Markets were also eyeing developments in India, the world's No.2 gold consumer after China, where the new government is expected to cut a record high import duty on the precious metal at the fiscal budget to be presented later in the day.
Spot gold rose 0.3 percent to $1,329.45 an ounce by 0332 GMT, after gaining 0.5 percent in the previous session, aided by the dollar that hit a one-week low against a basket of major currencies.
A weaker dollar makes commodities priced in the greenback attractive for holders of other currencies.
Gold had come under pressure after last week's strong U.S. jobs report that stoked speculation of an early hike in rates, but the Federal Reserve gave no such indications, according to the minutes from the June meeting.
Higher rates would encourage investors to withdraw money from non-interest-bearing assets such as gold.

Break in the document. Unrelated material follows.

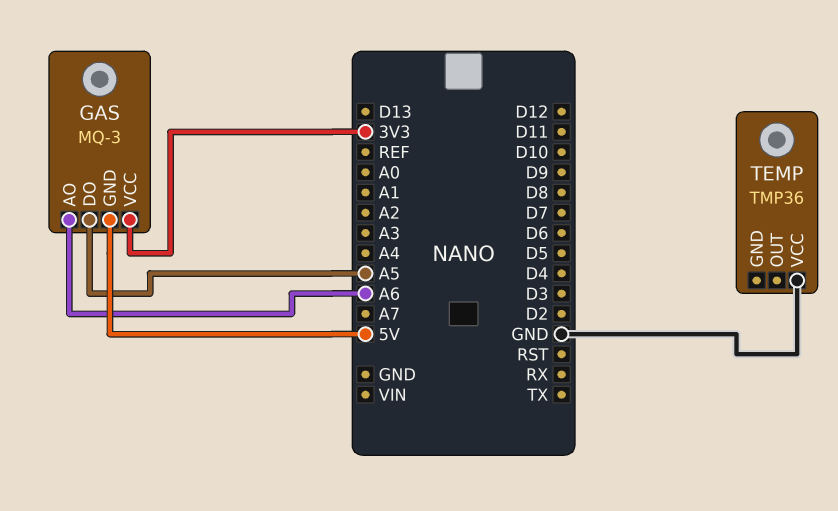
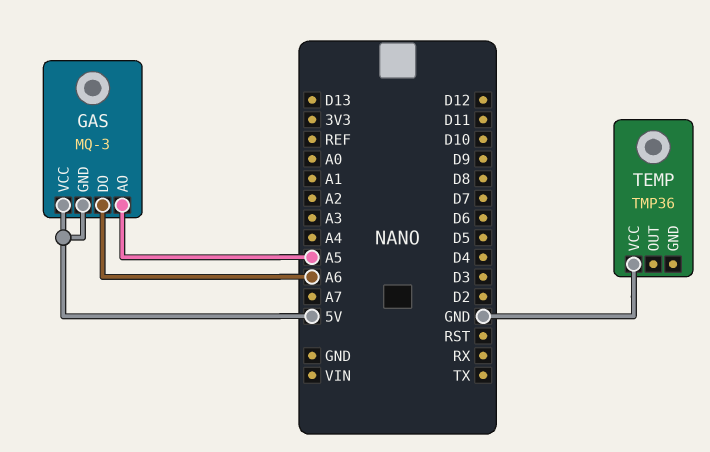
GAS pin AO: A6 -> A5
GAS pin DO: A5 -> A6
GAS pin VCC: 3V3 -> 5V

"If gold can break resistance at $1,335, then it can go all the way to $1,380," said a precious metals trader. "The weaker dollar after the Fed minutes is helping."

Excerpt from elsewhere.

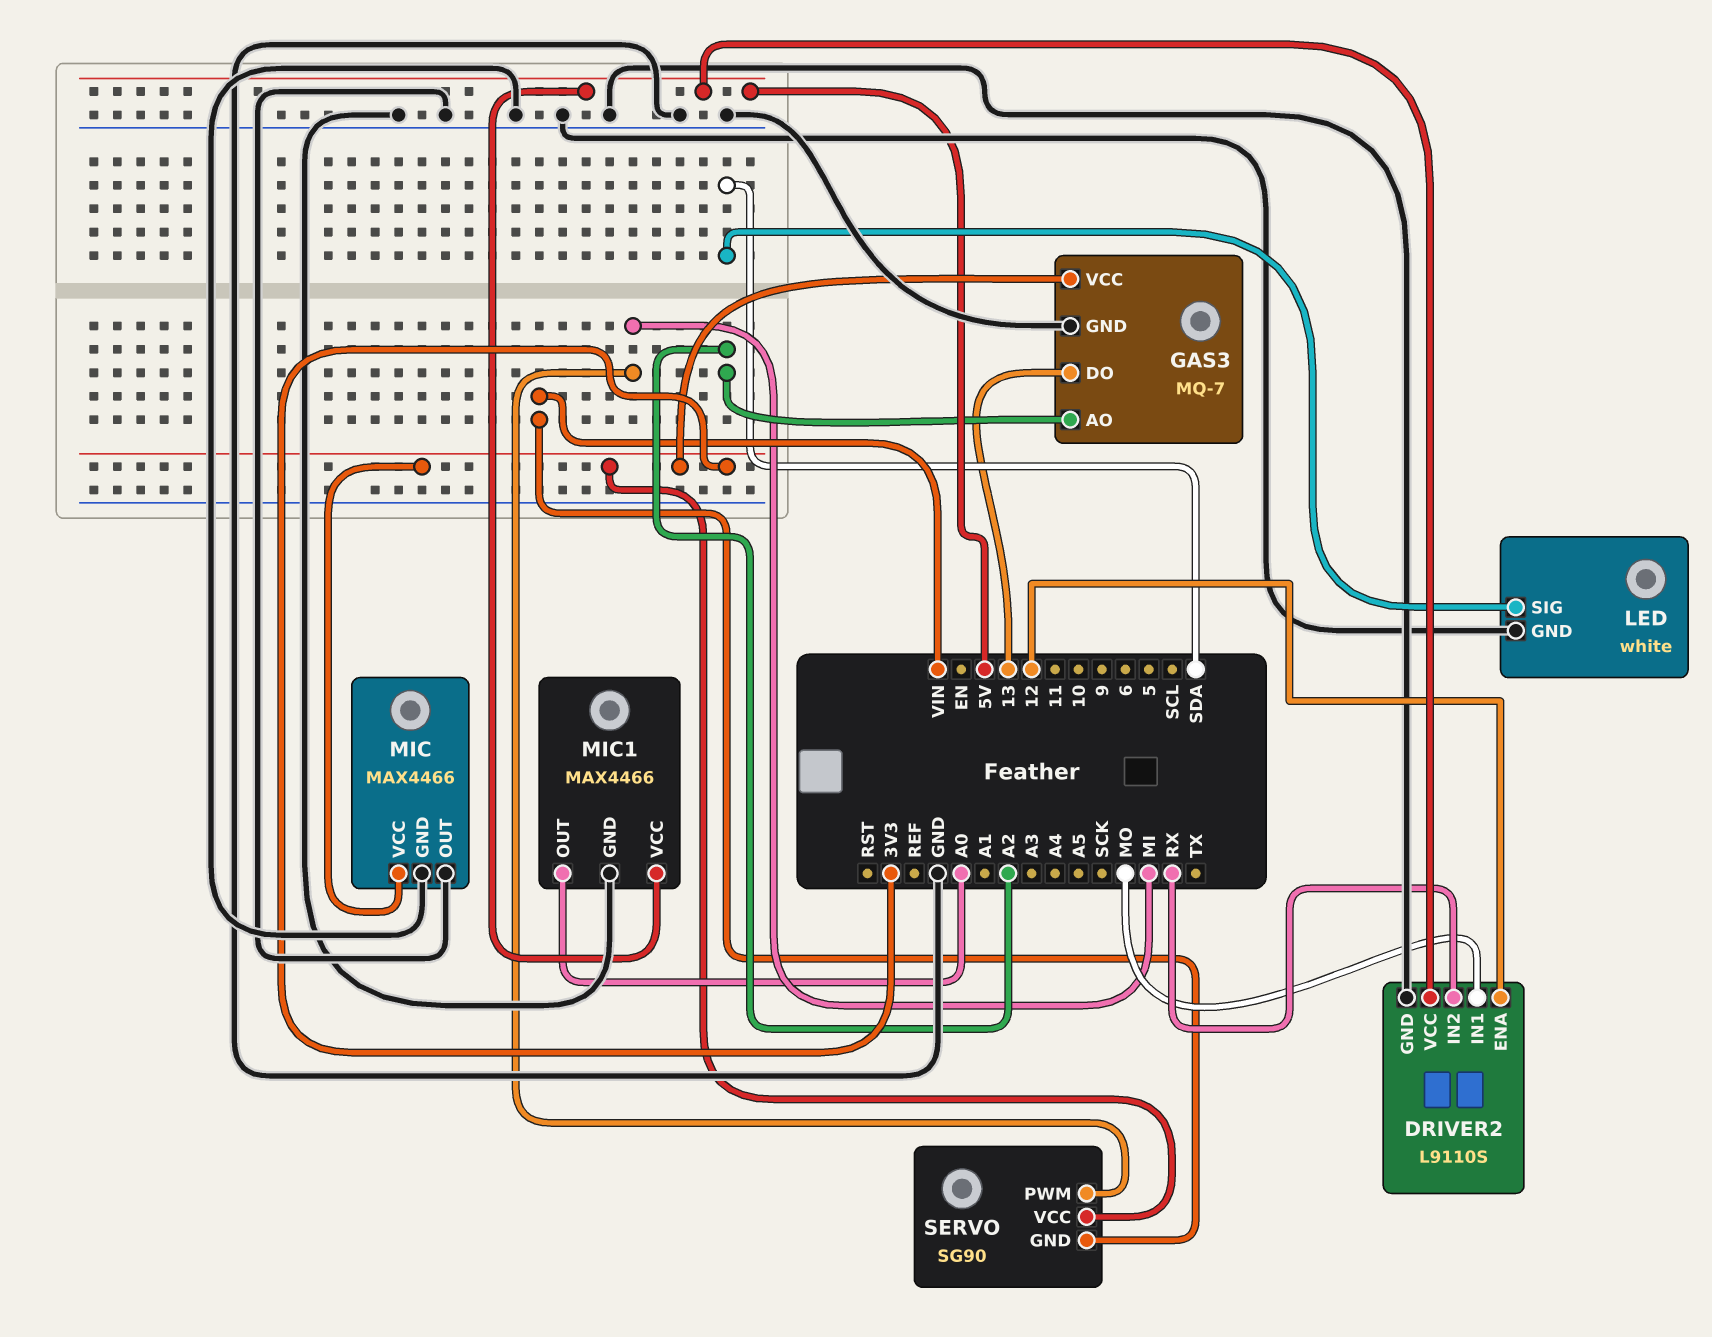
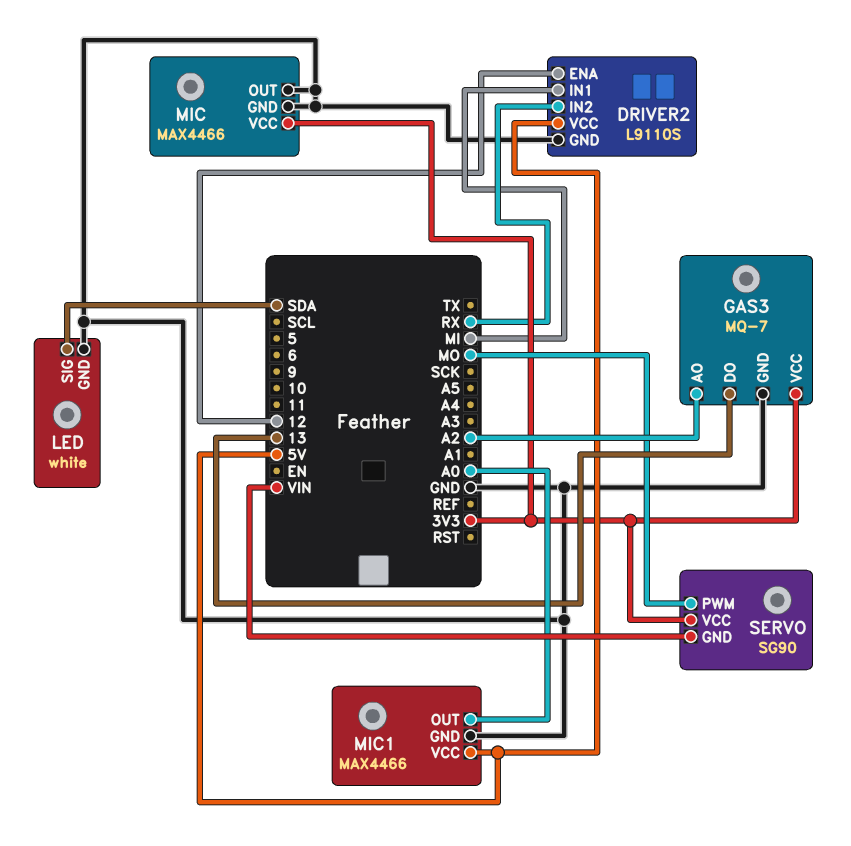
DRIVER2 pin IN1: MO -> MI
SERVO pin PWM: MI -> MO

"People are watching India today to see if there will be any cut in import duty, though a reduction is already priced in." India last year took steps to curb gold purchases and imposed a record 10 percent duty on imports in an effort to reduce its high current account deficit.
The new government led by Narendra Modi had indicated earlier that they would ease the restrictions, with expectations mounting that an announcement could come on Thursday when the government presents its first fiscal budget.
India is likely to cut its gold import duty to 6 percent in Thursday's budget, leading to a rise in imports in the second half, a senior official at the country's biggest gold trade group said.
Indian gold imports slid by a fifth last year, so any jump in imports from the country would likely underpin gold prices.
Among other precious metals, platinum and palladium continued to gain amid fears over supply issues from major producer South Africa.
Palladium rose for a 14th straight session to trade near its highest since February 2001.